NSURLCredential creation returning null

Question

I am trying to create a NSURLCredential by using the +credentialWithIdentity:certificates:persistence: method. However it's returning nil.

I've done the following steps. First I create a private and public key, then generated a certificate and add it to my keychain. The first problem, when I do this:

static const uint8_t certificateIdentifier[] = "test.certificate";    
NSData * certificateTag = [NSData dataWithBytes:certificateIdentifier length:sizeof(certificateIdentifier)];
SecCertificateRef cert = SecCertificateCreateWithData(NULL, (__bridge CFDataRef) certificadoData);
NSMutableDictionary *dictionary = [[NSMutableDictionary alloc] init];
[dictionary setObject:(__bridge id)kSecClassCertificate forKey:(__bridge id)kSecClass];
[dictionary setObject:certificateTag forKey:(__bridge id)kSecAttrApplicationTag];
[dictionary setObject:(__bridge id)(cert) forKey:(__bridge id<NSCopying>)(kSecValueRef)];
OSStatus status = SecItemAdd((__bridge CFDictionaryRef)dictionary, NULL);

The status tell me that my certificateTag is an invalid argument.

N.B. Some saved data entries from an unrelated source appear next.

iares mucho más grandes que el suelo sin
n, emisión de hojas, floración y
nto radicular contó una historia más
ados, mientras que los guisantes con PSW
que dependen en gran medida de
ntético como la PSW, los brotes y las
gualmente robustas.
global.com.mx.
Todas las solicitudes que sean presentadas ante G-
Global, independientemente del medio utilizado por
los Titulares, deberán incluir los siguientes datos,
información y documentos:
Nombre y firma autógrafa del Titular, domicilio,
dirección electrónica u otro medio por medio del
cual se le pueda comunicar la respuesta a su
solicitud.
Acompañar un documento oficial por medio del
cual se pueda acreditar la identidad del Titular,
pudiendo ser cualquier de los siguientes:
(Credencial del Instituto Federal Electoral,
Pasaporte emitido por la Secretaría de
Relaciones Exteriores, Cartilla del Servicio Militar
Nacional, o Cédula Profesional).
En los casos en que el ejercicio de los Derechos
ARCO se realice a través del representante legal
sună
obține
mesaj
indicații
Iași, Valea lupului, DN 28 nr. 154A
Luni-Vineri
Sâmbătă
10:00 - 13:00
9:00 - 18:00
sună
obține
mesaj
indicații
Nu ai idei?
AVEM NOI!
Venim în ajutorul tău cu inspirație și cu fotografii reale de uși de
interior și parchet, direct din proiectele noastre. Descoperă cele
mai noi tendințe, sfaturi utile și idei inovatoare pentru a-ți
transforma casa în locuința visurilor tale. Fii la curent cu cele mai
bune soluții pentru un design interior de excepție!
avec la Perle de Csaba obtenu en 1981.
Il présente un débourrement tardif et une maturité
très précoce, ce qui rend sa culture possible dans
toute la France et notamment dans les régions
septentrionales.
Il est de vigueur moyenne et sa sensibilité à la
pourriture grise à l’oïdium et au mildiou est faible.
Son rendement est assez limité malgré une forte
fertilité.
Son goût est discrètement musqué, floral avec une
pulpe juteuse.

If I don't put this tag and I can put the certificate on my keychain, then inside the method

(void)connection:(NSURLConnection *)connection didReceiveAuthenticationChallenge:(NSURLAuthenticationChallenge *)challenge

I put

SecIdentityRef myIdentity;
SecCertificateRef myCertificate;

NSMutableDictionary * queryCertificate = [[NSMutableDictionary alloc] init];
[queryCertificate setObject:(__bridge id)kSecClassIdentity forKey:(__bridge id)kSecClass];
[queryCertificate setObject:[NSNumber numberWithBool:YES] forKey:(__bridge id)kSecReturnRef];

OSStatus status = SecItemCopyMatching((__bridge CFDictionaryRef)queryCertificate, (CFTypeRef *)&myIdentity);

status = SecIdentityCopyCertificate(myIdentity, &myCertificate);

const void *certs[] = { myCertificate };
CFArrayRef certsArray = CFArrayCreate(NULL, certs, 1, NULL);
NSURLCredential *credential = [NSURLCredential credentialWithIdentity:myIdentity certificates:(__bridge NSArray*)certsArray persistence:NSURLCredentialPersistencePermanent];

[[challenge sender] useCredential:credential forAuthenticationChallenge:challenge];

I got the identity and certificate right, but the credential keeps returning nothing, not an error, just null. Any idea why?

Answer 1

In the first part of my question, I was trying to add a kSecAttrApplicationTag in a kSecClassCertificate, but the kSecAttrApplicationTag is only accepted in kSecClassKey.

In the second part, the result of the credential (<NSURLCredential: 0x1e20d140>: (null)) was right, this "null" doesn't means that the value is actually null. Keeping this way my code work fine.